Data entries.
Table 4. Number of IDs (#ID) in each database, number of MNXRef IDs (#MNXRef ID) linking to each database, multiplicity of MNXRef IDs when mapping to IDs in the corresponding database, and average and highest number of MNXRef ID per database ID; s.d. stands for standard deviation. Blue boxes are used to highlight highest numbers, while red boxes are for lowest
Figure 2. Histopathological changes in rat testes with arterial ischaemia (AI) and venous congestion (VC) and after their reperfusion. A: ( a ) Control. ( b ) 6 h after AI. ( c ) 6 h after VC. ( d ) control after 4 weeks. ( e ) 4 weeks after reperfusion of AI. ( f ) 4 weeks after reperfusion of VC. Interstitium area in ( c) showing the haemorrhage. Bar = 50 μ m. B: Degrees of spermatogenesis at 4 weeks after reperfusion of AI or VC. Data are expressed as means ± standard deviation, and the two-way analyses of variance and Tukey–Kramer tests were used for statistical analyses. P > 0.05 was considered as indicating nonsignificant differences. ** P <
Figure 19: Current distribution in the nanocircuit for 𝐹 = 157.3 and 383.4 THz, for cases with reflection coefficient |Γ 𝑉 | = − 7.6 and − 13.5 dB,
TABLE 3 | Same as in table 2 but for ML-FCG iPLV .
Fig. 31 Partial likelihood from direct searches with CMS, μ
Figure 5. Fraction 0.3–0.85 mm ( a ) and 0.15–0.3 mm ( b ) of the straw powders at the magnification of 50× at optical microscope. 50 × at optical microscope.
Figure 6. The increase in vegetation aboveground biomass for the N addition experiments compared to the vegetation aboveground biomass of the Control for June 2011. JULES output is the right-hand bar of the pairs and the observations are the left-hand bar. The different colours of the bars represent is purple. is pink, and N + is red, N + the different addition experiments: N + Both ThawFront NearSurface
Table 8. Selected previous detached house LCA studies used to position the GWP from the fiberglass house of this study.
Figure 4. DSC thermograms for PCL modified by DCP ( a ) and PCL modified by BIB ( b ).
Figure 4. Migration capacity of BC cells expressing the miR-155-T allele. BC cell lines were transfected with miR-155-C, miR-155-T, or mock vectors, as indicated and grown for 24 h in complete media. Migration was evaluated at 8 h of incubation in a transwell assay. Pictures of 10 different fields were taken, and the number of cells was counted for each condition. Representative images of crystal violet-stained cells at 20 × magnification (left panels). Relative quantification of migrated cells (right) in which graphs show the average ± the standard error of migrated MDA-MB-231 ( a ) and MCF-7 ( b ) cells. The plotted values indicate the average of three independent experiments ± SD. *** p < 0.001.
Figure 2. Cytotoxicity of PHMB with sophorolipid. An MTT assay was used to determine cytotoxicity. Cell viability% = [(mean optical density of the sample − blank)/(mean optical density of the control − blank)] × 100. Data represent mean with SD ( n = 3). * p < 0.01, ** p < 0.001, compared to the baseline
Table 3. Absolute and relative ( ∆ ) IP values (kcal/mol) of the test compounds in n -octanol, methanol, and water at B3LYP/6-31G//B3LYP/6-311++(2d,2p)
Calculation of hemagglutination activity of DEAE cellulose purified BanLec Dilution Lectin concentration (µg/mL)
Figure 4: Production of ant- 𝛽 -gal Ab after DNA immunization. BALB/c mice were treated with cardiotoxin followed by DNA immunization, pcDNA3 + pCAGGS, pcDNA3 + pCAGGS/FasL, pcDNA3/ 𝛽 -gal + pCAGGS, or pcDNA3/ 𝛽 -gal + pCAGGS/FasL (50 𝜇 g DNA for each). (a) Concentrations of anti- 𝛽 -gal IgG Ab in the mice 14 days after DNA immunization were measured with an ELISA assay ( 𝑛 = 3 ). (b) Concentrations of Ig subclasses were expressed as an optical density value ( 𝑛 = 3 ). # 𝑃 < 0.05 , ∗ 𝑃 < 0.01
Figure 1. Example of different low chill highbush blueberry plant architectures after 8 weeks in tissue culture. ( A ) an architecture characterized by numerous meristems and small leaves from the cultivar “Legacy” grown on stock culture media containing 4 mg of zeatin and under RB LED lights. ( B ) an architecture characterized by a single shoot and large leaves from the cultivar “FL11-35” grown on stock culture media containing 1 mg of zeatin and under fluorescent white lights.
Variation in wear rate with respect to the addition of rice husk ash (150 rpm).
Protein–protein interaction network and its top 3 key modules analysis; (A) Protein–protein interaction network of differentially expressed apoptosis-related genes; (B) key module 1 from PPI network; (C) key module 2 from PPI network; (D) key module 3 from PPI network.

Required action.
Your answer should be the records above, set down exactly.

Task response.
Table 4. Number of IDs (#ID) in each database, number of MNXRef IDs (#MNXRef ID) linking to each database, multiplicity of MNXRef IDs when mapping to IDs in the corresponding database, and average and highest number of MNXRef ID per database ID; s.d. stands for standard deviation. Blue boxes are used to highlight highest numbers, while red boxes are for lowest
Figure 2. Histopathological changes in rat testes with arterial ischaemia (AI) and venous congestion (VC) and after their reperfusion. A: ( a ) Control. ( b ) 6 h after AI. ( c ) 6 h after VC. ( d ) control after 4 weeks. ( e ) 4 weeks after reperfusion of AI. ( f ) 4 weeks after reperfusion of VC. Interstitium area in ( c) showing the haemorrhage. Bar = 50 μ m. B: Degrees of spermatogenesis at 4 weeks after reperfusion of AI or VC. Data are expressed as means ± standard deviation, and the two-way analyses of variance and Tukey–Kramer tests were used for statistical analyses. P > 0.05 was considered as indicating nonsignificant differences. ** P <
Figure 19: Current distribution in the nanocircuit for 𝐹 = 157.3 and 383.4 THz, for cases with reflection coefficient |Γ 𝑉 | = − 7.6 and − 13.5 dB,
TABLE 3 | Same as in table 2 but for ML-FCG iPLV .
Fig. 31 Partial likelihood from direct searches with CMS, μ
Figure 5. Fraction 0.3–0.85 mm ( a ) and 0.15–0.3 mm ( b ) of the straw powders at the magnification of 50× at optical microscope. 50 × at optical microscope.
Figure 6. The increase in vegetation aboveground biomass for the N addition experiments compared to the vegetation aboveground biomass of the Control for June 2011. JULES output is the right-hand bar of the pairs and the observations are the left-hand bar. The different colours of the bars represent is purple. is pink, and N + is red, N + the different addition experiments: N + Both ThawFront NearSurface
Table 8. Selected previous detached house LCA studies used to position the GWP from the fiberglass house of this study.
Figure 4. DSC thermograms for PCL modified by DCP ( a ) and PCL modified by BIB ( b ).
Figure 4. Migration capacity of BC cells expressing the miR-155-T allele. BC cell lines were transfected with miR-155-C, miR-155-T, or mock vectors, as indicated and grown for 24 h in complete media. Migration was evaluated at 8 h of incubation in a transwell assay. Pictures of 10 different fields were taken, and the number of cells was counted for each condition. Representative images of crystal violet-stained cells at 20 × magnification (left panels). Relative quantification of migrated cells (right) in which graphs show the average ± the standard error of migrated MDA-MB-231 ( a ) and MCF-7 ( b ) cells. The plotted values indicate the average of three independent experiments ± SD. *** p < 0.001.
Figure 2. Cytotoxicity of PHMB with sophorolipid. An MTT assay was used to determine cytotoxicity. Cell viability% = [(mean optical density of the sample − blank)/(mean optical density of the control − blank)] × 100. Data represent mean with SD ( n = 3). * p < 0.01, ** p < 0.001, compared to the baseline
Table 3. Absolute and relative ( ∆ ) IP values (kcal/mol) of the test compounds in n -octanol, methanol, and water at B3LYP/6-31G//B3LYP/6-311++(2d,2p)
Calculation of hemagglutination activity of DEAE cellulose purified BanLec Dilution Lectin concentration (µg/mL)
Figure 4: Production of ant- 𝛽 -gal Ab after DNA immunization. BALB/c mice were treated with cardiotoxin followed by DNA immunization, pcDNA3 + pCAGGS, pcDNA3 + pCAGGS/FasL, pcDNA3/ 𝛽 -gal + pCAGGS, or pcDNA3/ 𝛽 -gal + pCAGGS/FasL (50 𝜇 g DNA for each). (a) Concentrations of anti- 𝛽 -gal IgG Ab in the mice 14 days after DNA immunization were measured with an ELISA assay ( 𝑛 = 3 ). (b) Concentrations of Ig subclasses were expressed as an optical density value ( 𝑛 = 3 ). # 𝑃 < 0.05 , ∗ 𝑃 < 0.01
Figure 1. Example of different low chill highbush blueberry plant architectures after 8 weeks in tissue culture. ( A ) an architecture characterized by numerous meristems and small leaves from the cultivar “Legacy” grown on stock culture media containing 4 mg of zeatin and under RB LED lights. ( B ) an architecture characterized by a single shoot and large leaves from the cultivar “FL11-35” grown on stock culture media containing 1 mg of zeatin and under fluorescent white lights.
Variation in wear rate with respect to the addition of rice husk ash (150 rpm).
Protein–protein interaction network and its top 3 key modules analysis; (A) Protein–protein interaction network of differentially expressed apoptosis-related genes; (B) key module 1 from PPI network; (C) key module 2 from PPI network; (D) key module 3 from PPI network.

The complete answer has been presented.